In un sistema di libertà di scelta ciò non accadrebbe e non accadrebbe non solo per i geni o per chi può permettersi un’istruzione privata ma anche per il figlio dell’operaio che, per una ragione o per l’altra, non si trova con la scuola pubblica.

Un ragazzo che magari oggi, solo per l’ottusità del sistema di scuola statale, andrebbe in qualche istituto regionale a imparare un lavoro pagato in modo mediocre in un sistema di libertà di scelta potrebbe scegliere, senza costi aggiuntivi, un istituto adatto a lui e cercare un’istruzione migliore.

Ma, come dice il sempre brillante Giovanni Adamo II, nel sistema di scuola pubblica il benessere dei docenti è molto più importante di quello degli alunni. Ribadisco, impedire a un giovane di avere una buona istruzione adatta a lui solo perché ha genitori non facoltosi è socialismo, è attenzione all’uguaglianza e alla giustizia sociale? No, è solo crudele.

I difetti?

Ci sono, ovviamente, dei difetti.

Ad esempio i politici non avrebbero più la possibilità di comperare voti di centinaia di migliaia di persone solo promettendo loro concorsi d’assunzione, visto che ad assumere sarebbero i privati o, al massimo, i comuni.

Inoltre sarebbe più difficile fare populismo scolastico, proponendo ad esempio nuove materie o corsi obbligatori con scopi etici o politici più che didattici.

I sindacati dei docenti perderebbero gran parte del proprio potere politico e dovrebbero ridimensionarsi per diventare assistenti dei docenti nella compilazione di documenti, nel rapporto con le istituzioni e col datore di lavoro.

I docenti migliori sarebbero premiati e incentivati a continuare nel loro lavoro visto che docenti migliori portano alunni, e quindi soldi, alle scuole mentre quelli peggiori verrebbero via via esclusi.

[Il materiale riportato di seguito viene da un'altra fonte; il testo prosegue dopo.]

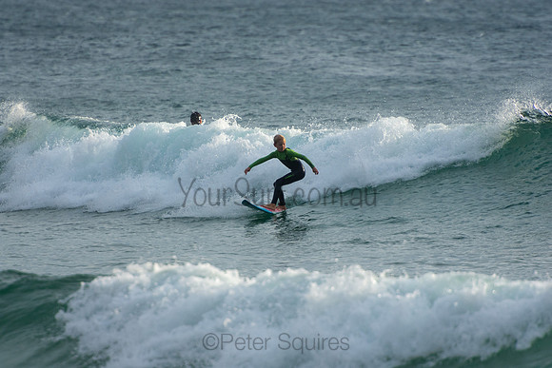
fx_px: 9202
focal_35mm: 600
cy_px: 184
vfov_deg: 2.3
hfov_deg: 3.4
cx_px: 276
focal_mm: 400
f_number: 5.6
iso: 360
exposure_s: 1/1000
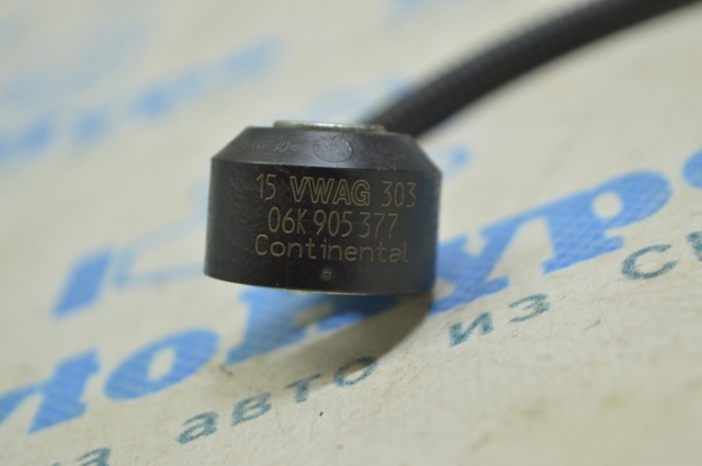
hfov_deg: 24.6
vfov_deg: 16.5
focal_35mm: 82
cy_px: 233
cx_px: 351
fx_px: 1607
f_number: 5.6
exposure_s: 1/20
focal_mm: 55
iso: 400
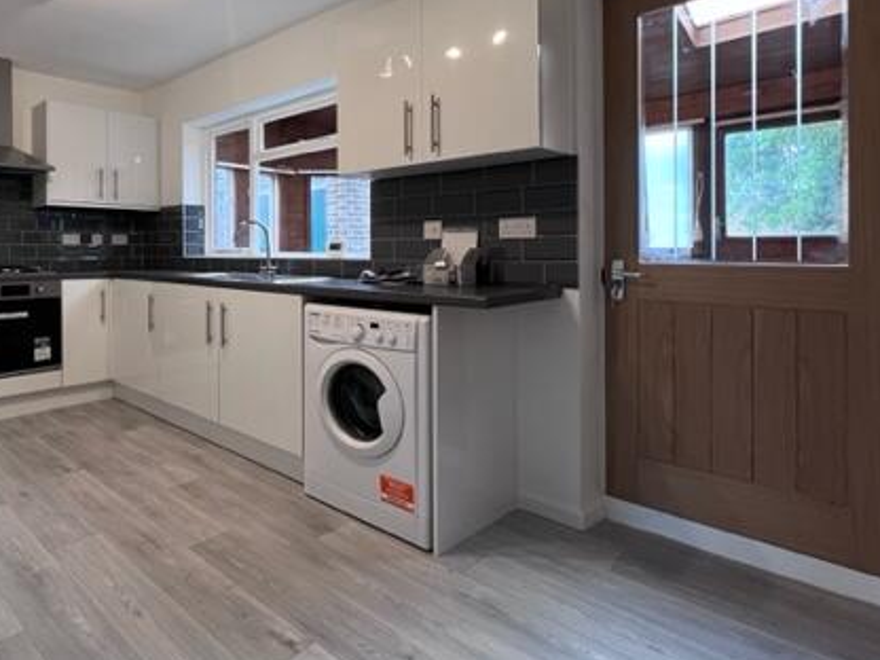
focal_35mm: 20
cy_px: 248
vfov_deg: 65.0
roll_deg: +0.0
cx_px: 222
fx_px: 508
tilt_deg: +0.3
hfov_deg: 75.9
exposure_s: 1/99
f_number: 1.8
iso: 200
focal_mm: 1.57
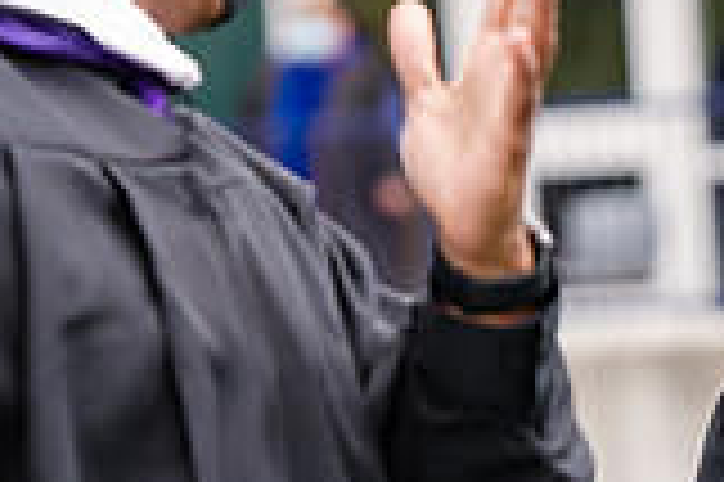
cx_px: 976
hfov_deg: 3.7
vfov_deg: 2.4
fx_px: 11251
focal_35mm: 560
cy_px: 412
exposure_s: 1/500
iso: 400
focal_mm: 155
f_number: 5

Soprattutto, molte più persone potrebbero accedere ad una preparazione scolastica adatta alle proprie esigenze.

Mi dite che non sono difetti ma, anzi, pregi? Sono perfettamente d’accordo con voi. Eppure per gli statalisti a oltranza sono difetti ed ha perfettamente senso buttare 23 miliardi l’anno per un’istruzione che funziona, parafrasando un motto socialista, “per i pochi, non per i molti”.